===== VORLIEGENDER TEXT =====

Wo viel Land für Plantagen benötigt wird, sind Landrechtskonflikte meist vorprogrammiert. Bei der Anlage der ersten Aracruz-Plantagen wurden etwa 7.000 traditionell lebende Familien aus ihrer Heimat vertrieben. Dazu gehörten nicht nur Indigene, sondern auch 'Quilombolos', die Nachfahren geflohener Sklaven. Derzeit sind in Brasilien 743 'Quilombolo'-Gemeinden mit einer Gesamteinwohnerzahl von zwei Millionen Menschen registriert. Sie beanspruchen zusammen ein Gebiet von ca. 300.000 ha. Ein Großteil der Gemeinden konzentriert sich auf das Bundesland Bahia (über 200), in Espirito Santo sind 15 Gemeinden beheimatet. Erst ein Bruchtteil der 'Quilombolo'-Gemeinden hat bisher die gesetzliche Anerkennung ihrer Landrechte erstreiten können.

Stück für Stück weitete Aracruz in den letzten dreißig Jahren seine Plantagenflächen aus und nahm dabei auch weite Teile des Landes von zwei indigenen Völkern in Besitz. 1981 wurde den 1.600 Tupinikim und 200 Guarani ein 4.492 Hektar großes Gebiet zugesprochen. Obwohl ihnen nach Studien der Indianerbehörde FUNAI aber weitere 13.500 Hektar zustehen, erklärte sich Aracruz 1998 nach lang anhaltenden Protesten nur zur Rückgabe von 2.571 Hektar Land bereit. Weitere Besitzabtretungen versucht das Unternehmen durch finanzielle Kompensationen an die Indigenen abzuwenden.

Papierproduktion verletzt Landrechte, zerstört Arbeitsplätze, fördert Landkonzentration und schädigt Umwelt!

Heute ist Aracruz im Besitz von fast zehn Prozent der landwirtschaftlich hochwertigen Ackerflächen des Bundeslandes Espírito Santo. Das Unternehmen stellt jedoch lediglich einen Bruchteil der regionalen Arbeitsplätze: 2001 waren bei Aracruz gerade einmal 1.600 Arbeiter beschäftigt, 3.000 weitere arbeiteten in Zulieferbetrieben und auf Plantagen. Mit der Fertigstellung der dritten Fabrik werden gerade einmal 173 neue Arbeitsplätze hinzukommen. In Espírito Santo leben noch etwa 70.000 Familien von kleinbäuerlicher Landwirtschaft. Auch für diesen Bereich propagiert das Unternehmen den Anbau von Eukalyptus. Mit Erfolg: Auf 22.500 Hektar haben die Bauern bereits Eukalyptus für Aracruz gepflanzt. Damit sind sie aber nicht gut beraten, denn neuere Studien haben ergeben, dass der Anbau von Früchten in der Region zehn Arbeitsplätze pro Hektar sichert, wohingegen in der Plantagenwirtschaft 15 Hektar nötig sind, um einen einzigen Arbeitsplatz zu garantieren. Ökonomisch rentabel ist der Eukalyptusanbau für die Kleinbauern auch nicht: beim Anbau von Früchten können sie jährlich mindestens zehn mal soviel erwirtschaften.

===== VORLIEGENDE ANGABEN =====

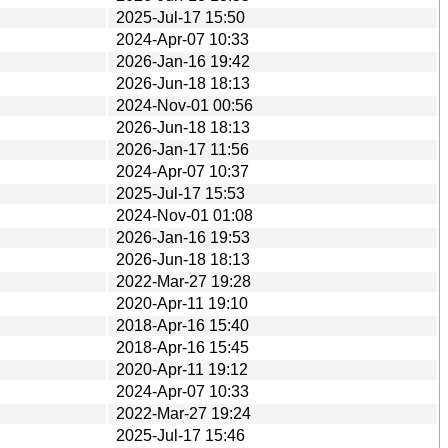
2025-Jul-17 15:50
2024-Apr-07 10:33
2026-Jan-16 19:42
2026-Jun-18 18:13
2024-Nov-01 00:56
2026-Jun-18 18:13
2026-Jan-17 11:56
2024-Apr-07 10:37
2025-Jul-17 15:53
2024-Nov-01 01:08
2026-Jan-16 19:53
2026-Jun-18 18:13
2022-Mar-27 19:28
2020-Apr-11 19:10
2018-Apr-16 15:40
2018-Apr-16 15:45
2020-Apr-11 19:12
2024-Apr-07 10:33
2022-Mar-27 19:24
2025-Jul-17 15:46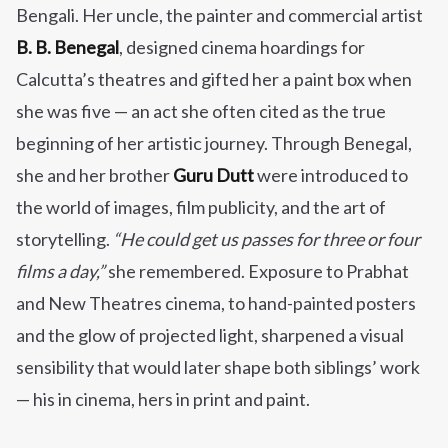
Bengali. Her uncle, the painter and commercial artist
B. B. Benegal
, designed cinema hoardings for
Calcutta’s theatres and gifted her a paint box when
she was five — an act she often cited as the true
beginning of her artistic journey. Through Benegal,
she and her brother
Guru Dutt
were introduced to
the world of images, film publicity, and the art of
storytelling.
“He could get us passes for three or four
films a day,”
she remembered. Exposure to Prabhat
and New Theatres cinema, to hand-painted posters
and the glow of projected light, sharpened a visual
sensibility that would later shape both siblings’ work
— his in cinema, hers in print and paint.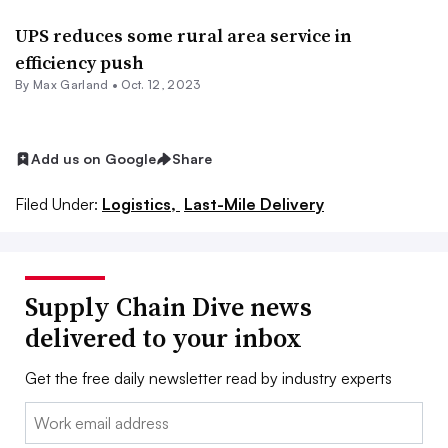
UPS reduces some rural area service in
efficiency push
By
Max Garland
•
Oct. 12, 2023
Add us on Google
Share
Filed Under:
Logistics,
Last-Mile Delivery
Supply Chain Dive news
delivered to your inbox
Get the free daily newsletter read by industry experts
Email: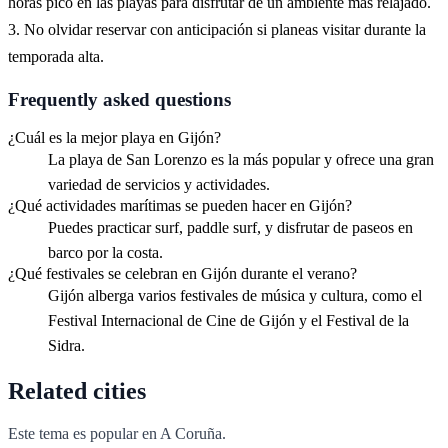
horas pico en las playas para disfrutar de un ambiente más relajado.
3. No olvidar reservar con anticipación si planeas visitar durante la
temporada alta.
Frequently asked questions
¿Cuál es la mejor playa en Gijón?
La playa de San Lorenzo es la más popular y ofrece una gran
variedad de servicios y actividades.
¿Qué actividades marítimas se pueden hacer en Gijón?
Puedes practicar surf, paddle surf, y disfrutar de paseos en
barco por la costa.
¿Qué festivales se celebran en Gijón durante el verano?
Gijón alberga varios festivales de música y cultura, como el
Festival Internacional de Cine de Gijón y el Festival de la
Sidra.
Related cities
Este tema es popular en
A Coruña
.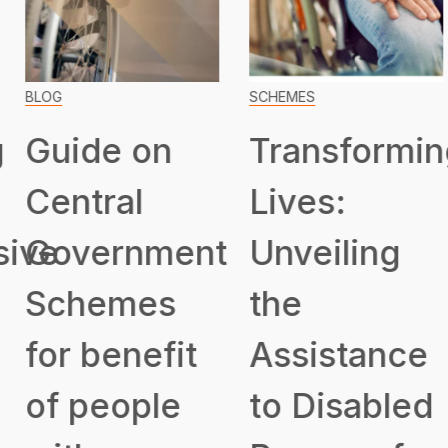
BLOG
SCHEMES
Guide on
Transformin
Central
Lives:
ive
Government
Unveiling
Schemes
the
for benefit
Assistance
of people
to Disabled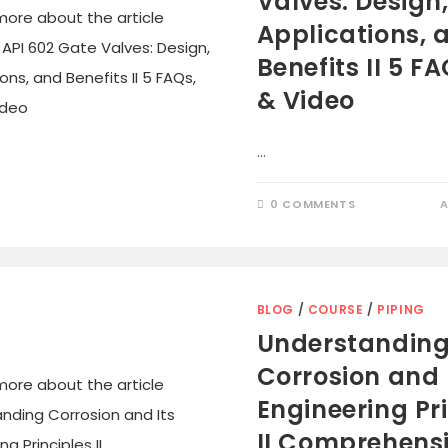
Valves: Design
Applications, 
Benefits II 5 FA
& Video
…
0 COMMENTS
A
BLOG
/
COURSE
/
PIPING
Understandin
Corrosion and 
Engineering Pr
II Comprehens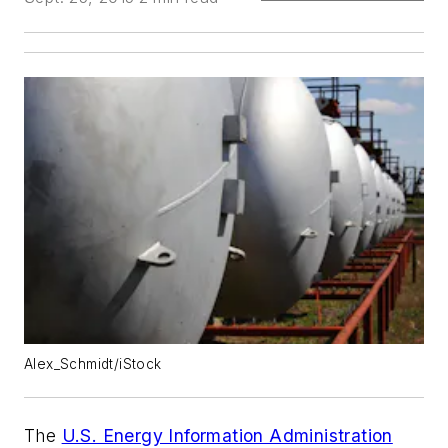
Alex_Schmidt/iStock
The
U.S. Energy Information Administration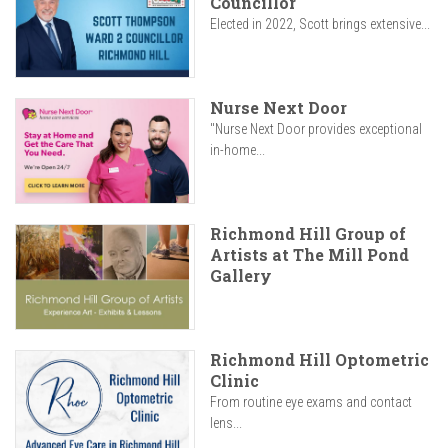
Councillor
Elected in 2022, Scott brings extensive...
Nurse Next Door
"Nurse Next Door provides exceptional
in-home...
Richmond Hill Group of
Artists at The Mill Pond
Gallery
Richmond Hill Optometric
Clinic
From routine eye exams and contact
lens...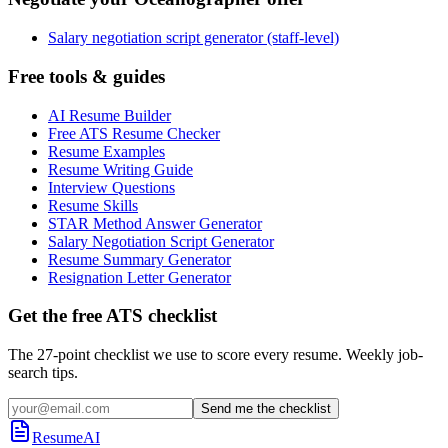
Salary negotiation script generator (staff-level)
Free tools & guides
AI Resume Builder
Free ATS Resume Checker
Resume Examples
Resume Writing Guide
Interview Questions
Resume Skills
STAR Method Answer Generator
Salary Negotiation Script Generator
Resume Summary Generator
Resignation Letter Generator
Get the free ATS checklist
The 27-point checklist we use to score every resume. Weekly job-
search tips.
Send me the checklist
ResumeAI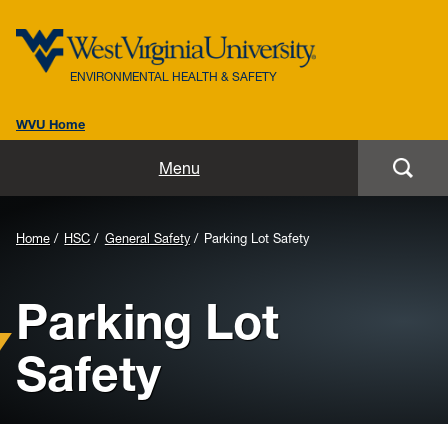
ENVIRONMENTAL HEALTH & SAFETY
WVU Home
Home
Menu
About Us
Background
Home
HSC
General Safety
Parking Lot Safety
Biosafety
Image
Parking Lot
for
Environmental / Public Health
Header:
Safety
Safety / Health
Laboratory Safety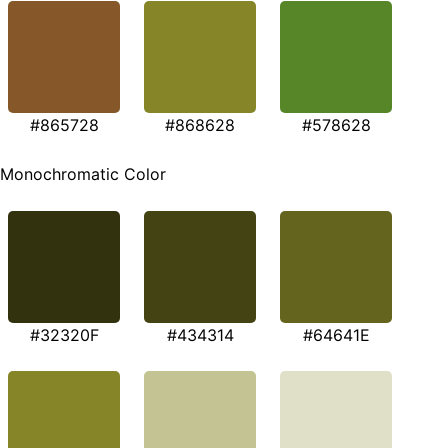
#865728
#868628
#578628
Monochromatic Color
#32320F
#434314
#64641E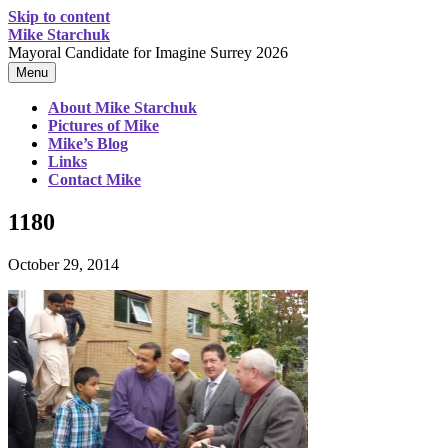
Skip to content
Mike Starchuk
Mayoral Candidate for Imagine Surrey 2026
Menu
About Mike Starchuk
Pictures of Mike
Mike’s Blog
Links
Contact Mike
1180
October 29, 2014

=====
===== VORLIEGENDE ANGABEN =====

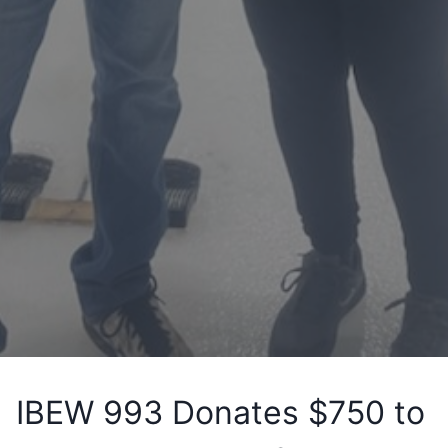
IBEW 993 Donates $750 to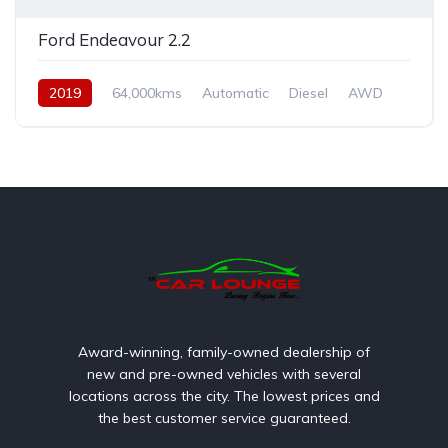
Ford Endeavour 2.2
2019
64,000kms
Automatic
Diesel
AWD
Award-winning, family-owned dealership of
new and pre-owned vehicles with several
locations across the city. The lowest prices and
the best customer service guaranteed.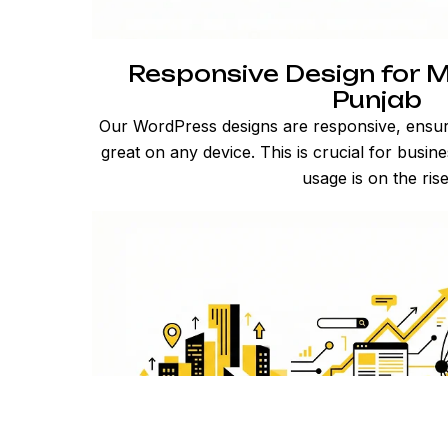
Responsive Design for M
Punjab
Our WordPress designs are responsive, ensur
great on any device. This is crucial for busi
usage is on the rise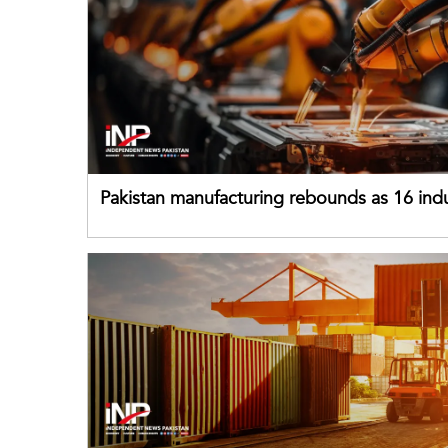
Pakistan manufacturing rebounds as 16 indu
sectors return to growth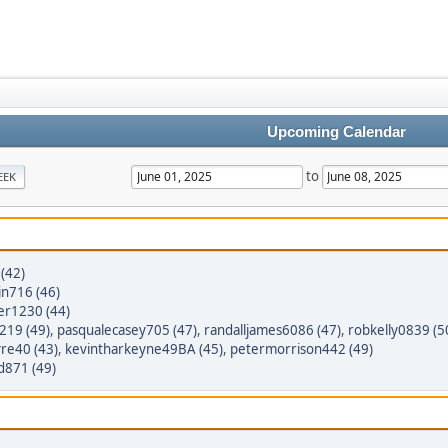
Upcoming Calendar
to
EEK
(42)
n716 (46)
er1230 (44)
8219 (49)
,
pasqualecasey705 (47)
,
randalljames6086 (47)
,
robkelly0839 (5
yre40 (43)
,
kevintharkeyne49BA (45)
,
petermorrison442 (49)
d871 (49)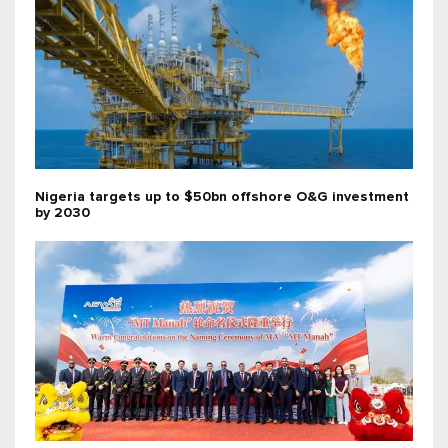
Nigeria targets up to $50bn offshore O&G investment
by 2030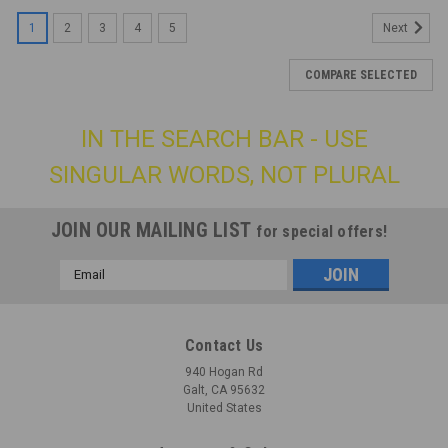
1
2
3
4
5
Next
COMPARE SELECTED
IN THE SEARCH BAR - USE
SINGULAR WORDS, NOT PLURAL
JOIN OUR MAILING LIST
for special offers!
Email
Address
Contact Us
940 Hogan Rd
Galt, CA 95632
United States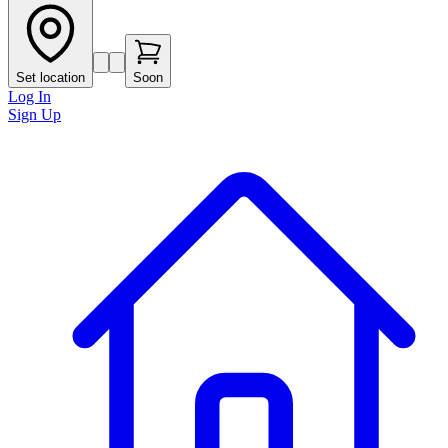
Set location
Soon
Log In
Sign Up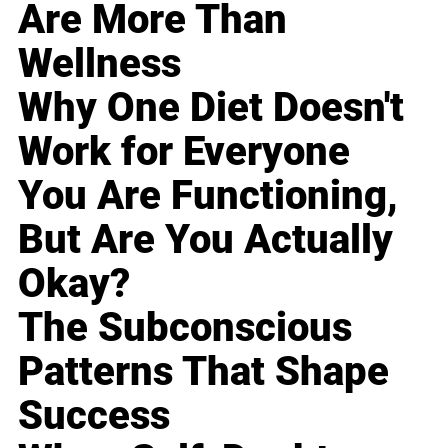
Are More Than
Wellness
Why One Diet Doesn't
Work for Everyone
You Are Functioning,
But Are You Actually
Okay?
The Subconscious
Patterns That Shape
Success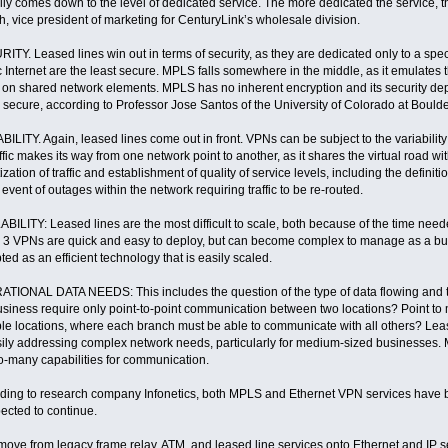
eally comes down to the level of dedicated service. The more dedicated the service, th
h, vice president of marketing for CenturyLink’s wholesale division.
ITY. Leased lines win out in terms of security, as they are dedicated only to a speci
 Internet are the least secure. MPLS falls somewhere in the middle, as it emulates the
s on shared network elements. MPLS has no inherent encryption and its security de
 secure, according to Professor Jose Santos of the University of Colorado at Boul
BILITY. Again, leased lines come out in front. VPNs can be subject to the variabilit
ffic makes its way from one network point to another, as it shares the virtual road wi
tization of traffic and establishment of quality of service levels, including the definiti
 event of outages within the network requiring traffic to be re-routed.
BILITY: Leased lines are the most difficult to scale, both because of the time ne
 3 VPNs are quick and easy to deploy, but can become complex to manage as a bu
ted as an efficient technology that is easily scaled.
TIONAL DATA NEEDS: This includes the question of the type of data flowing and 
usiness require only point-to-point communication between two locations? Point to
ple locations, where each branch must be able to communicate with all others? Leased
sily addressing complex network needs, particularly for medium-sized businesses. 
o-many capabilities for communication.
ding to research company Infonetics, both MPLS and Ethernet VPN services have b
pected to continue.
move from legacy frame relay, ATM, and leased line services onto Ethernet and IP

=====
===== VORLIEGENDE ANGABEN =====

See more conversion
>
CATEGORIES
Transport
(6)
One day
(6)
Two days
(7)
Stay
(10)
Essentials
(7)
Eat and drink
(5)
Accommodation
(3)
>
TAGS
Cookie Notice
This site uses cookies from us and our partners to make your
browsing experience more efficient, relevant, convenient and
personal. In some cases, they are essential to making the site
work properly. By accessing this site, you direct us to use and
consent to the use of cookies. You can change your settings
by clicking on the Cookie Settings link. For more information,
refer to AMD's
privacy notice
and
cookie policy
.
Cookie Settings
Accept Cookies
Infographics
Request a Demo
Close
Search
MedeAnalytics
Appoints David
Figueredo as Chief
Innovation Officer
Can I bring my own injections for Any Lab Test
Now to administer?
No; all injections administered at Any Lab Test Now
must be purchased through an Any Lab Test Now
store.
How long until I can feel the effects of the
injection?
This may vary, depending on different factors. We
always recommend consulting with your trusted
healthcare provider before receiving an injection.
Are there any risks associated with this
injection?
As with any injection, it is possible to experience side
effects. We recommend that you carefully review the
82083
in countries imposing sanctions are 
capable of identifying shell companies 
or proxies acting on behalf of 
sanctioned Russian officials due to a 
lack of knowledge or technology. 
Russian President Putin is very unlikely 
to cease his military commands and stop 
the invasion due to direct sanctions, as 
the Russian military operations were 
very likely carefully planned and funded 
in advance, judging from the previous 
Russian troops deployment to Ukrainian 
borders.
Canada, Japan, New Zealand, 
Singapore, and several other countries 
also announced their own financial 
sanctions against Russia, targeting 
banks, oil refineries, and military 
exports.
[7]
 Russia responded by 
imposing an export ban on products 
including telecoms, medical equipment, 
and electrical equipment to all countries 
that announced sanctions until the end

=====

# ZU ERLEDIGENDE AUFGABEN:
1. Nennen Sie sämtliche Jahreszahlen, die im Text über die Aracruz-Plantagen vorkommen.
2. Prüfen Sie anhand des Textes über die Aracruz-Plantagen, ob die folgenden Aussagen zutreffen: (a) In Espírito Santo gibt es über 200 Quilombolo-Gemeinden. (b) Aracruz erklärte sich 1998 zur Rückgabe von 2.571 Hektar Land bereit. (c) Mit der dritten Fabrik entstehen 1.600 neue Arbeitsplätze.

# IHRE ANTWORTEN:
1. 1981, 1998, 2001

2.
(a) Nein: „Ein Großteil der Gemeinden konzentriert sich auf das Bundesland Bahia (über 200), in Espirito Santo sind 15 Gemeinden beheimatet.“
(b) Ja: „erklärte sich Aracruz 1998 nach lang anhaltenden Protesten nur zur Rückgabe von 2.571 Hektar Land bereit.“
(c) Nein: „Mit der Fertigstellung der dritten Fabrik werden gerade einmal 173 neue Arbeitsplätze hinzukommen.“